Aussie top order ambushed
Australia had lost three early wickets in reply to South Africa's massive first innings total of 451 for 9 dec at stumps on Day 2. Prince and Kallis scored a century each in their 219-run partnership.india Updated: Jan 03, 2006 19:17 IST
South Africa seized control of the third and final test on Tuesday after Ashwell Prince and Jacques Kallis both scored centuries, and then Australia's top-order collapsed.
Prince scored 119 and Kallis 111 to help the Proteas amass a daunting first innings total of 451 for nine declared before the Australians slumped to 54-3 in reply, 397 runs behind.
Matthew Hayden and Justin Langer both played on against Charl Langeveldt while Brad Hodge fell to Andre Nel in the last over of the day at the Sydney Cricket Ground.
The umpires immediately drew stumps after Hodge fell, leaving the Australian captain Ricky Ponting on 13 and the home team struggling to survive just four days after they won the second test in Melbourne by 184 runs for a 1-0 series lead.
Graeme Smith sent the Australians in to face a tricky 15-over spell before close of play after declaring South Africa's innings with test debutant Johan Botha on 20 and Langeveldt on one.
The tourists had resumed on 230-3 and added 221 runs for the loss of six wickets on a flat pitch that offered the bowlers little encouragement but was ideal for batting.
Prince and Kallis shared a record 219-run partnership for the fourth wicket that turned the match South Africa's way after they had come to the crease the previous day with the visitors in trouble at 86-3.
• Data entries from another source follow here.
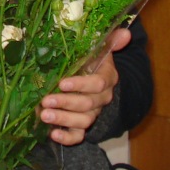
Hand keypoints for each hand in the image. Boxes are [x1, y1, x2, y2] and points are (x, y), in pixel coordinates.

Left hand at [39, 27, 129, 143]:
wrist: (96, 82)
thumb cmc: (93, 62)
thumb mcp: (100, 50)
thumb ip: (110, 41)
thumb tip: (125, 32)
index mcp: (107, 78)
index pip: (98, 83)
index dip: (81, 85)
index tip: (62, 83)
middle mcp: (102, 98)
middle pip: (88, 104)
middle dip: (66, 103)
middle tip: (46, 100)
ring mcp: (93, 113)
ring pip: (83, 121)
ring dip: (63, 119)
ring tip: (44, 115)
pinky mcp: (83, 125)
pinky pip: (79, 135)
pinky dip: (67, 138)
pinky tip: (53, 134)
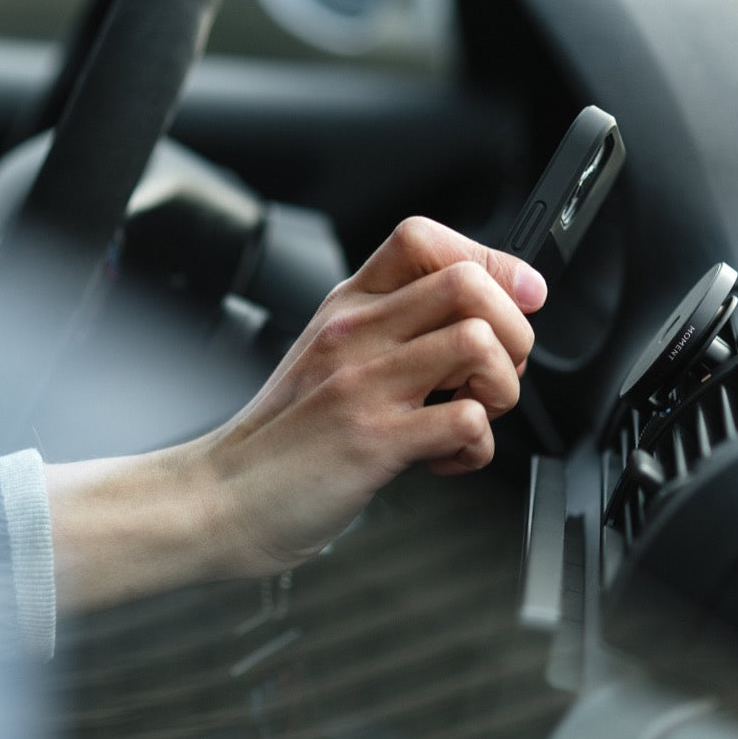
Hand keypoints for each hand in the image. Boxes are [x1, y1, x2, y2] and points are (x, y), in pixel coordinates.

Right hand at [46, 217, 545, 610]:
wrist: (219, 500)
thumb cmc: (283, 437)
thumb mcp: (332, 359)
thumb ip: (394, 331)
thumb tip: (484, 320)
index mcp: (347, 307)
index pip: (423, 238)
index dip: (490, 261)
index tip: (518, 298)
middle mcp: (356, 334)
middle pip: (468, 284)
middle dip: (514, 331)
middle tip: (497, 373)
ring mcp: (364, 385)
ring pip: (478, 343)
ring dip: (501, 387)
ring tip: (472, 414)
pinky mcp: (372, 440)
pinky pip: (466, 421)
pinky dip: (478, 447)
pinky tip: (448, 459)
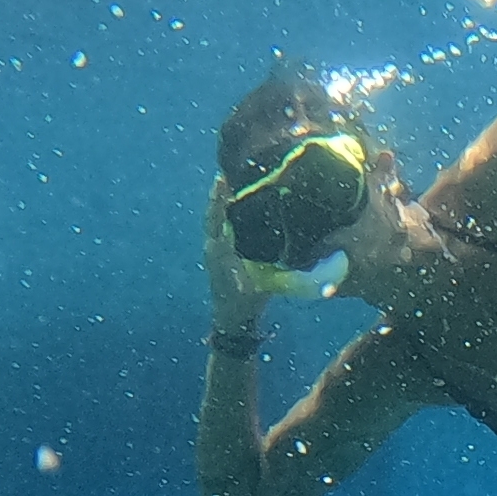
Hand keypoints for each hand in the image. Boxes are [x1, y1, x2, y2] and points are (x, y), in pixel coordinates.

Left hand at [201, 179, 254, 323]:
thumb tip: (284, 245)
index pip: (218, 220)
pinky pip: (217, 229)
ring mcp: (212, 252)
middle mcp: (213, 249)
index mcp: (220, 253)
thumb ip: (268, 266)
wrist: (231, 320)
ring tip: (225, 183)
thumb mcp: (260, 284)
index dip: (221, 200)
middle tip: (224, 175)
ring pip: (213, 221)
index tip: (223, 181)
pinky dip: (221, 214)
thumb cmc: (246, 303)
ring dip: (218, 203)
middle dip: (218, 196)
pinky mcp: (216, 255)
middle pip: (212, 216)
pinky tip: (230, 205)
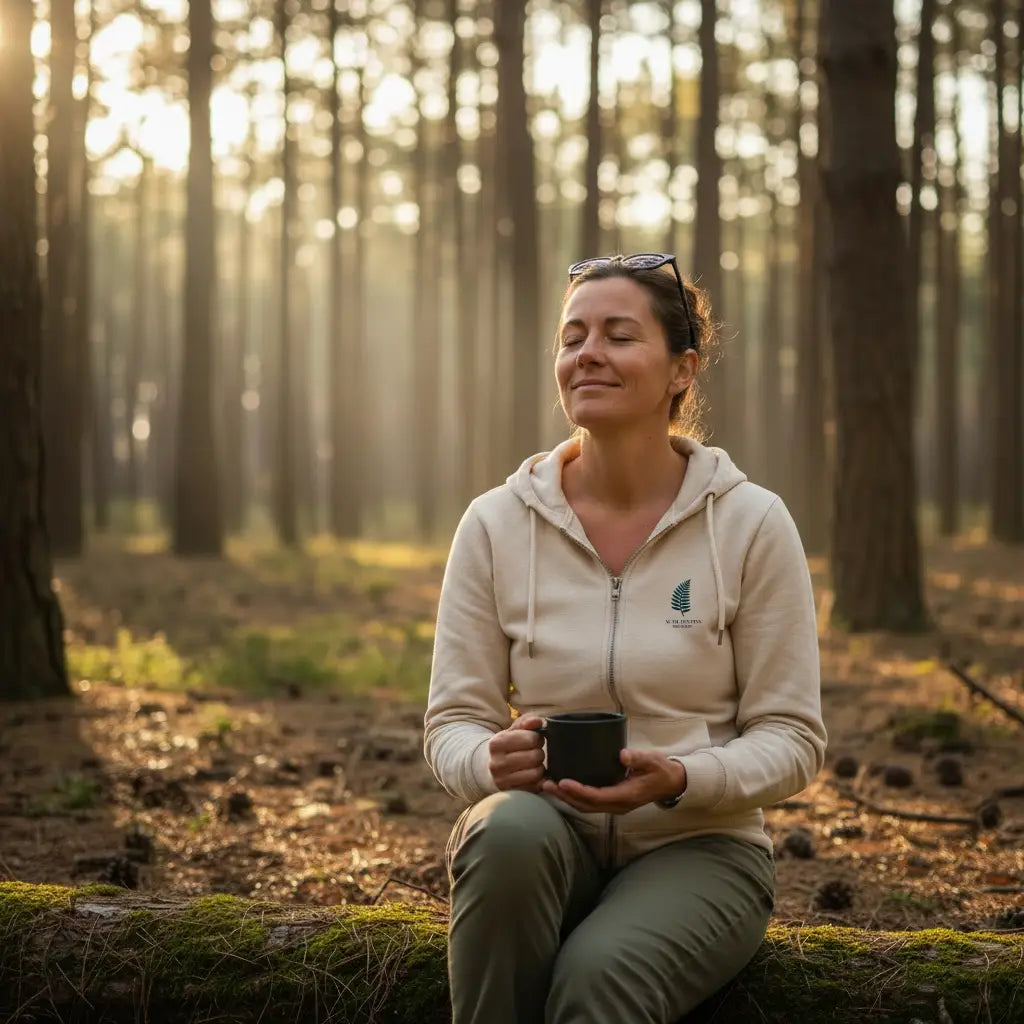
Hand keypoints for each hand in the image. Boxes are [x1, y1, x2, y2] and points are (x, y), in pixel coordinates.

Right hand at [489, 715, 545, 792]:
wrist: (488, 768)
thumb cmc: (506, 746)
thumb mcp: (512, 731)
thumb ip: (526, 722)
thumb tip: (539, 721)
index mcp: (496, 744)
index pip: (531, 739)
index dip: (537, 738)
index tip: (533, 740)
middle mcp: (496, 764)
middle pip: (535, 756)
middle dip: (539, 753)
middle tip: (534, 752)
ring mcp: (502, 781)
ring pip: (536, 773)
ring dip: (539, 768)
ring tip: (533, 764)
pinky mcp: (511, 793)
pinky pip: (535, 787)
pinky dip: (538, 781)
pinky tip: (531, 775)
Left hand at [542, 749, 686, 814]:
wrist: (670, 783)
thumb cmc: (660, 770)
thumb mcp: (652, 761)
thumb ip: (638, 758)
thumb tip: (623, 755)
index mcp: (626, 796)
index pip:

Prince registered his third test century while Kallis chalked up his 23rd despite needing painkillers for an elbow injury that forced him to miss the drawn first test in Perth and has left him in doubt for the one-day series.
Both players batted over six hours and faced more than 270 balls each with Kallis, who started the day on 80, hitting 17 boundaries and Prince 11.
They broke an 84-year record for the highest fourth-wicket stand by a South African pair against Australia before Kallis pulled Andrew Symonds straight to Glenn McGrath at long leg prior to lunch.
Prince, who resumed on 62, departed after the first interval when he was given out lbw to Warne, failing to offer a shot to a sharply turning leg-break that struck him well outside off stump.
South African wicketkeeper Mark Boucher was also the victim of a controversial decision when he attempted a sweep shot off Stuart MacGill.
Adam Gilchrist dived around the stumps to claim the catch but television replays showed Boucher had hit the ball into the ground before it popped up off his pads.
Jacques Rudolph, who hit a century in Perth to salvage the draw, made 38 before edging McGrath to Gilchrist while Shaun Pollock kept the scoreboard ticking along with 46 when he drove Brett Lee to Hodge at mid-on.
Hodge also held an easy catch at point to remove Nel for 12 and give Warne his second wicket just a few minutes before Smith called his players back in. Australia made a bright start to their reply, scoring freely at over four runs an over, before they were forced to apply the brakes after losing two early wickets.
Langeveldt got Hayden for four in his second over, then Langer for 25 when he clipped an attempted pull back on to his stumps.
Ponting brought up his 8,000th test run in the penultimate over, joining Allan Border, Steve Waugh and Mark Waugh as the only Australians to pass the milestone, before watching Hodge fall for six, spooning a catch to Rudolph at short leg.